第五十九章——(2 / 2)

——怎麼突然出現了,不是走了嗎?!

她抱著箱子模樣照相機的手微微發抖,月光下,臉上的眼鏡已經破碎了一半。

——自己才剛剛鼓起勇氣,從那堆屍體裡爬出來!

——剛出門,就碰見了從天而降的這家夥!

——我,我隻是個照相館學徒啊!

或許是害怕,又或許是手抖。

本為了替武道館學員拍攝而準備好的箱式攝像機,在她顫抖的手的誤觸之下。

膨!

隨著微微一陣響聲。

給猗窩座的背影拍了張照。

寂靜的夜裡,照相機發出的膨的一聲是如此清晰可聞。

!!

水樹奈抱著攝像機,靠著武道館的牆壁,提著的心瞬間破碎,身體徹底僵硬在原地。

“…啊。”她嘴角微微抽搐著,心如死灰般的將眼神看向一旁的地麵,無比後悔:

“…完了。”

這該死的照相機…就不該救出來…

但好在。

猗窩座隻是微微側過頭,看了她一眼。

唰!

便化作一道殘影,消失在了原地。

……

……

直至第二天清早,滿身血汙的少女才被人發現昏迷在武道館前。

……

翌日。

清晨。

蝶屋。

孩子們此刻並不在庭院裡——他們跟著同樣孩童心泛濫的甘露寺蜜璃,以及聲稱不放心一同跟上的伊黑小芭內,一起去了附近的煉獄家中玩耍。

因此,炭十郎和葵枝有了罕見的二人空間,兩人此刻正一塊坐在走廊裡,享受著清晨的寧靜。

“炭十郎。”

“嗯?”

“我們就這樣…一直待在彆人這裡,真的好嗎?”葵枝轉過頭,眼神有些擔憂,長時間借住讓她內心不是特彆過得去:

“雖然有幫忙,但是…”

“沒事的。”炭十郎搖著頭,他握住葵枝的手,安慰著她:“我們做的已經足夠了。”

這時。

漆黑的鎹鴉在天空中盤旋,隨後朝庭院裡俯衝而去:

“噶!灶門炭十郎!”

忽扇著翅膀,鎹鴉落在蝶屋的走廊裡,朝庭院中正和葵枝坐在一起的炭十郎大喊著:

“有你的回信!”

葵枝聞言,鬆開了握住炭十郎的手,她伸手指向鎹鴉:

“快,有烏鴉找你。”

“好好。”炭十郎微笑著連連點著頭,隨後轉頭看向鎹鴉,朝它伸出手:

“是產屋敷的回信嗎?”

“噶,沒錯。
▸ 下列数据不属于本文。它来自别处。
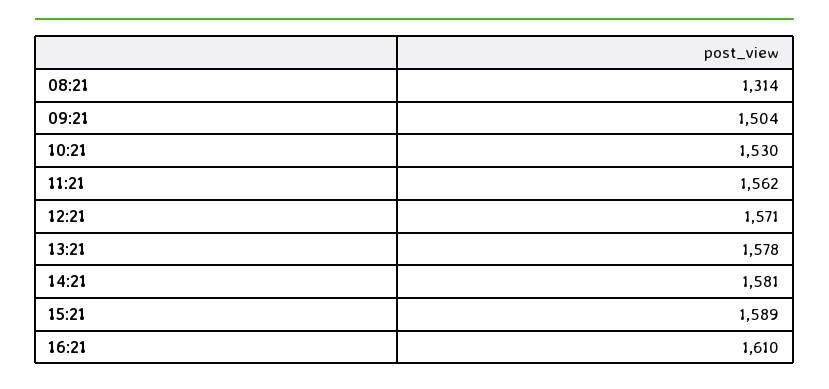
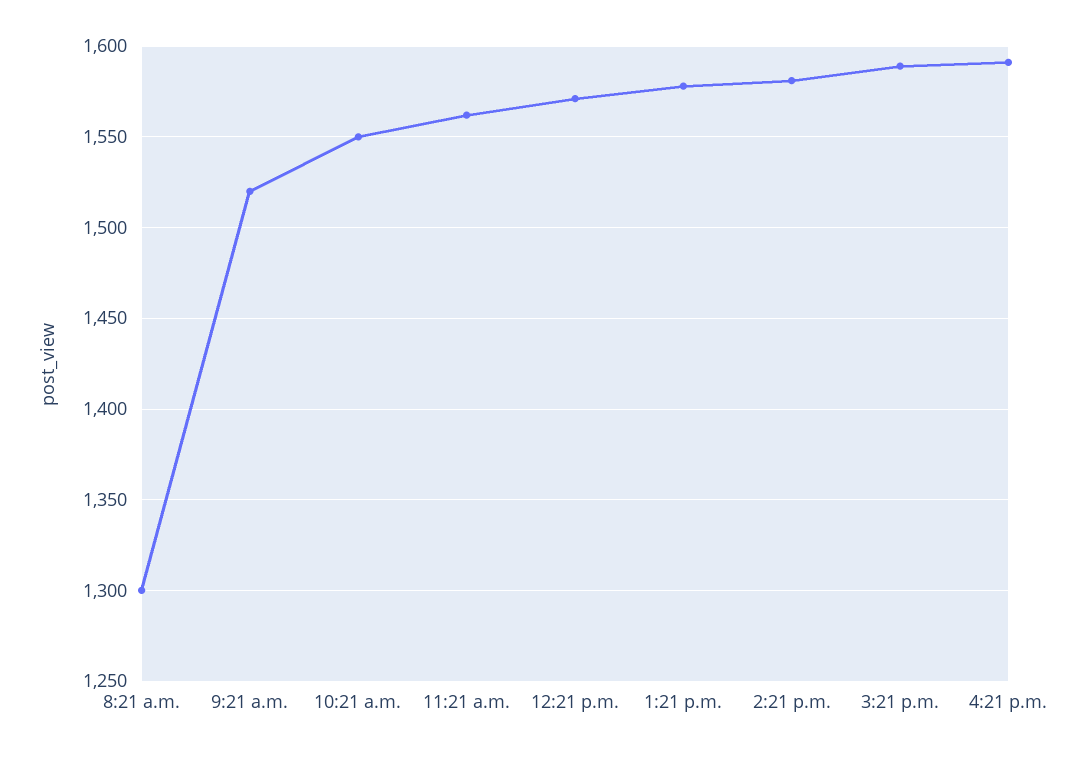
  {
-   "08:21": 1314,
+   "08:21": 1300,
-   "09:21": 1504,
+   "09:21": 1520,
-   "10:21": 1530,
+   "10:21": 1550,
    "11:21": 1562,
    "12:21": 1571,
    "13:21": 1578,
    "14:21": 1581,
    "15:21": 1589,
-   "16:21": 1610
+   "16:21": 1590
  }

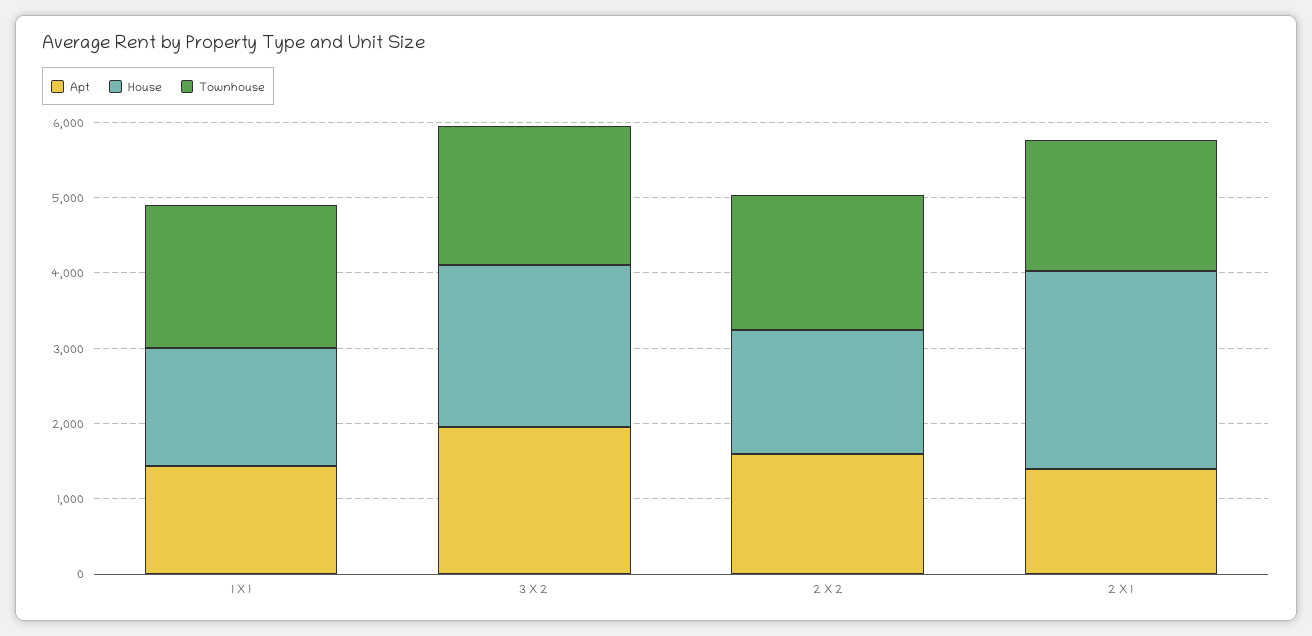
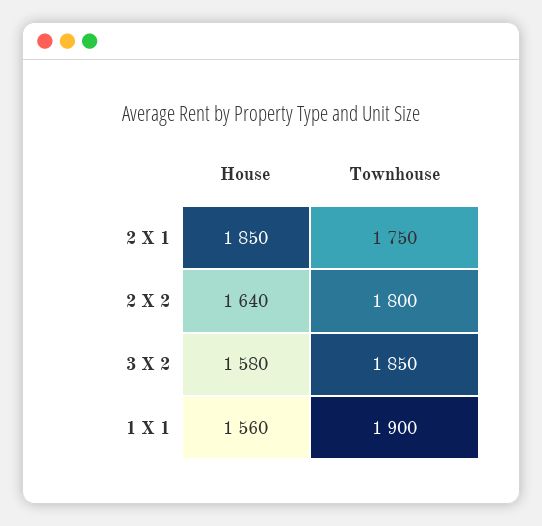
  {
-   "Apt": {
-     "1 X 1": 1400,
-     "3 X 2": 2000,
-     "2 X 2": 1600,
-     "2 X 1": 1400
-   },
    "House": {
      "1 X 1": 1560,
-     "3 X 2": 2200,
+     "3 X 2": 1580,
      "2 X 2": 1640,
-     "2 X 1": 2600
+     "2 X 1": 1850
    },
    "Townhouse": {
      "1 X 1": 1900,
      "3 X 2": 1850,
      "2 X 2": 1800,
      "2 X 1": 1750
    }
  }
”

前些日子,他確實向產屋敷耀哉寫了一封信。

信的大體內容是——他想要一把耐用的日輪刀。

以及,想要一隻鎹鴉。

想要鎹鴉的理由很簡單。

——他想試試,借由之前獲得的紙人,能不能釋放類似‘霧鴉’的忍術。

鎹鴉噠噠噠的來到炭十郎旁邊,一下跳上他的手,銜下腿上綁著的紙,遞給炭十郎:

“噶!”

它解釋著:

“應你要求的,從今往後,我就是你的鎹鴉了!”

“我的名字叫做剛八郎!請多指教!”

炭十郎剛剛打開信封的手微微一僵硬,他看了一眼鎹鴉,有些疑惑的又問了一遍:

“抱歉,你的名字是…?”

“剛八郎!噶!”鎹鴉張了張翅膀,回答著炭十郎:“怎麼了嗎,灶門先生?”

“…不,沒事。”炭十郎表情有些詫異,他伸手用手指自來熟的摩挲了一下鎹鴉的腦袋,搖了搖頭。

——他隨口胡謅給黑死牟的名字,也叫剛八郎。

微微凝視了一會鎹鴉後,炭十郎將視線放在了信上。

“都寫了什麼?”葵枝微微靠過來,她探頭朝信封的內容看去。

隨後輕聲的,念叨了出來:

“…邀請…前往鍛刀村…”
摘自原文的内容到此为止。